[START MATERIAL FOR THIS EXERCISE]

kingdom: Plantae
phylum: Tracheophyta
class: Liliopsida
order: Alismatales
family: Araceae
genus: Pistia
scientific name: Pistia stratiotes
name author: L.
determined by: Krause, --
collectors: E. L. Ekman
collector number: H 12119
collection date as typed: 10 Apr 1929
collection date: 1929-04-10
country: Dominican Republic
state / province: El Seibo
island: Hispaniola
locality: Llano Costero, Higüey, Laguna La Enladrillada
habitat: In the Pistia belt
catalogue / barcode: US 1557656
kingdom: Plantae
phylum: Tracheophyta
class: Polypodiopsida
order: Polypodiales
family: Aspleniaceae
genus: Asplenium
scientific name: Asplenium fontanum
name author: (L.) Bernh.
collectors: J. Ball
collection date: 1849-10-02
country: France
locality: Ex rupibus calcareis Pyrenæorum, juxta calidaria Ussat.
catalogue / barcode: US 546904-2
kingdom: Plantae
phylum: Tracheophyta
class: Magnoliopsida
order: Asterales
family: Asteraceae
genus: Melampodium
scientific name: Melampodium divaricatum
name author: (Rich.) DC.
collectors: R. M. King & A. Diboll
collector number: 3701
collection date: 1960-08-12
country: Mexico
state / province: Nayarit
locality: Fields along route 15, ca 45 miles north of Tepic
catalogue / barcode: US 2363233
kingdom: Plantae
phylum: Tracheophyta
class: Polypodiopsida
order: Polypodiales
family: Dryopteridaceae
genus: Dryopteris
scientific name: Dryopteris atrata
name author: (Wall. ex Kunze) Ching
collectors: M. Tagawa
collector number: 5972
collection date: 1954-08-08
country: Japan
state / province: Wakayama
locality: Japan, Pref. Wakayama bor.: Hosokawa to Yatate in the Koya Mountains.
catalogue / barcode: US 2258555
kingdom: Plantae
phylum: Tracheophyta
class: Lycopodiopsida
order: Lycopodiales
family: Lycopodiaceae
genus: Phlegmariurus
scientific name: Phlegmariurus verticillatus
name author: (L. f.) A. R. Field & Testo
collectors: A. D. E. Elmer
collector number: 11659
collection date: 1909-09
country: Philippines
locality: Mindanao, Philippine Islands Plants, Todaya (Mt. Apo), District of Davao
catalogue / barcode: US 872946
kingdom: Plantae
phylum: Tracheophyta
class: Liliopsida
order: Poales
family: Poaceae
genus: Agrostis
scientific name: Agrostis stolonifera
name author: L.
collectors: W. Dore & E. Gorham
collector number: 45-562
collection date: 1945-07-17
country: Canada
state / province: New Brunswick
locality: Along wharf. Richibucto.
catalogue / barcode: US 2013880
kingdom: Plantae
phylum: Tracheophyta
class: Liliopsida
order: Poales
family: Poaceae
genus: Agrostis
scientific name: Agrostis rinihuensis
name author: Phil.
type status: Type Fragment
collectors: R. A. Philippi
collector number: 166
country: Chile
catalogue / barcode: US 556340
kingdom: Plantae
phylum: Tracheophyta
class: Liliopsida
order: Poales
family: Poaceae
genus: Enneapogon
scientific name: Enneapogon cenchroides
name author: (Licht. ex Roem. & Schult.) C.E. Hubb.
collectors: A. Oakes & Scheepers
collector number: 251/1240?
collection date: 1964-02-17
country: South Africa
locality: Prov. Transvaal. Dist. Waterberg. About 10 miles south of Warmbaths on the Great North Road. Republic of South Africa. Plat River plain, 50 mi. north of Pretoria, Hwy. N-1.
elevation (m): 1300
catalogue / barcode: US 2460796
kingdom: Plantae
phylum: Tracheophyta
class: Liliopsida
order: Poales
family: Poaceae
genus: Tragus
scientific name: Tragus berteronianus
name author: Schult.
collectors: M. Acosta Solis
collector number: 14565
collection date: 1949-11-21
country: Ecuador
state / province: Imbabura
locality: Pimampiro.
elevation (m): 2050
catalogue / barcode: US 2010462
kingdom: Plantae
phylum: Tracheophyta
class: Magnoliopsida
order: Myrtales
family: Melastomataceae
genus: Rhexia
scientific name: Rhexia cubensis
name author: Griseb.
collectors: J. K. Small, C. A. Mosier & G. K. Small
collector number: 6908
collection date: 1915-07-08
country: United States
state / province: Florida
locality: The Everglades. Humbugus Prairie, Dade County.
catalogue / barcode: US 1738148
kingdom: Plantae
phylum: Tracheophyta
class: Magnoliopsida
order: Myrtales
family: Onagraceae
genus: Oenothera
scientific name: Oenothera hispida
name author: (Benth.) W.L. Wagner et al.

[END MATERIAL FOR THIS EXERCISE]

• _STATED GOAL_
Rewrite all the rows above, replacing "locality" with "site" and keeping everything else the same.

• _OUTPUT FOR THIS EXERCISE_
kingdom: Plantae
phylum: Tracheophyta
class: Liliopsida
order: Alismatales
family: Araceae
genus: Pistia
scientific name: Pistia stratiotes
name author: L.
determined by: Krause, --
collectors: E. L. Ekman
collector number: H 12119
collection date as typed: 10 Apr 1929
collection date: 1929-04-10
country: Dominican Republic
state / province: El Seibo
island: Hispaniola
site: Llano Costero, Higüey, Laguna La Enladrillada
habitat: In the Pistia belt
catalogue / barcode: US 1557656
kingdom: Plantae
phylum: Tracheophyta
class: Polypodiopsida
order: Polypodiales
family: Aspleniaceae
genus: Asplenium
scientific name: Asplenium fontanum
name author: (L.) Bernh.
collectors: J. Ball
collection date: 1849-10-02
country: France
site: Ex rupibus calcareis Pyrenæorum, juxta calidaria Ussat.
catalogue / barcode: US 546904-2
kingdom: Plantae
phylum: Tracheophyta
class: Magnoliopsida
order: Asterales
family: Asteraceae
genus: Melampodium
scientific name: Melampodium divaricatum
name author: (Rich.) DC.
collectors: R. M. King & A. Diboll
collector number: 3701
collection date: 1960-08-12
country: Mexico
state / province: Nayarit
site: Fields along route 15, ca 45 miles north of Tepic
catalogue / barcode: US 2363233
kingdom: Plantae
phylum: Tracheophyta
class: Polypodiopsida
order: Polypodiales
family: Dryopteridaceae
genus: Dryopteris
scientific name: Dryopteris atrata
name author: (Wall. ex Kunze) Ching
collectors: M. Tagawa
collector number: 5972
collection date: 1954-08-08
country: Japan
state / province: Wakayama
site: Japan, Pref. Wakayama bor.: Hosokawa to Yatate in the Koya Mountains.
catalogue / barcode: US 2258555
kingdom: Plantae
phylum: Tracheophyta
class: Lycopodiopsida
order: Lycopodiales
family: Lycopodiaceae
genus: Phlegmariurus
scientific name: Phlegmariurus verticillatus
name author: (L. f.) A. R. Field & Testo
collectors: A. D. E. Elmer
collector number: 11659
collection date: 1909-09
country: Philippines
site: Mindanao, Philippine Islands Plants, Todaya (Mt. Apo), District of Davao
catalogue / barcode: US 872946
kingdom: Plantae
phylum: Tracheophyta
class: Liliopsida
order: Poales
family: Poaceae
genus: Agrostis
scientific name: Agrostis stolonifera
name author: L.
collectors: W. Dore & E. Gorham
collector number: 45-562
collection date: 1945-07-17
country: Canada
state / province: New Brunswick
site: Along wharf. Richibucto.
catalogue / barcode: US 2013880
kingdom: Plantae
phylum: Tracheophyta
class: Liliopsida
order: Poales
family: Poaceae
genus: Agrostis
scientific name: Agrostis rinihuensis
name author: Phil.
type status: Type Fragment
collectors: R. A. Philippi
collector number: 166
country: Chile
catalogue / barcode: US 556340
kingdom: Plantae
phylum: Tracheophyta
class: Liliopsida
order: Poales
family: Poaceae
genus: Enneapogon
scientific name: Enneapogon cenchroides
name author: (Licht. ex Roem. & Schult.) C.E. Hubb.
collectors: A. Oakes & Scheepers
collector number: 251/1240?
collection date: 1964-02-17
country: South Africa
site: Prov. Transvaal. Dist. Waterberg. About 10 miles south of Warmbaths on the Great North Road. Republic of South Africa. Plat River plain, 50 mi. north of Pretoria, Hwy. N-1.
elevation (m): 1300
catalogue / barcode: US 2460796
kingdom: Plantae
phylum: Tracheophyta
class: Liliopsida
order: Poales
family: Poaceae
genus: Tragus
scientific name: Tragus berteronianus
name author: Schult.
collectors: M. Acosta Solis
collector number: 14565
collection date: 1949-11-21
country: Ecuador
state / province: Imbabura
site: Pimampiro.
elevation (m): 2050
catalogue / barcode: US 2010462
kingdom: Plantae
phylum: Tracheophyta
class: Magnoliopsida
order: Myrtales
family: Melastomataceae
genus: Rhexia
scientific name: Rhexia cubensis
name author: Griseb.
collectors: J. K. Small, C. A. Mosier & G. K. Small
collector number: 6908
collection date: 1915-07-08
country: United States
state / province: Florida
site: The Everglades. Humbugus Prairie, Dade County.
catalogue / barcode: US 1738148
kingdom: Plantae
phylum: Tracheophyta
class: Magnoliopsida
order: Myrtales
family: Onagraceae
genus: Oenothera
scientific name: Oenothera hispida
name author: (Benth.) W.L. Wagner et al.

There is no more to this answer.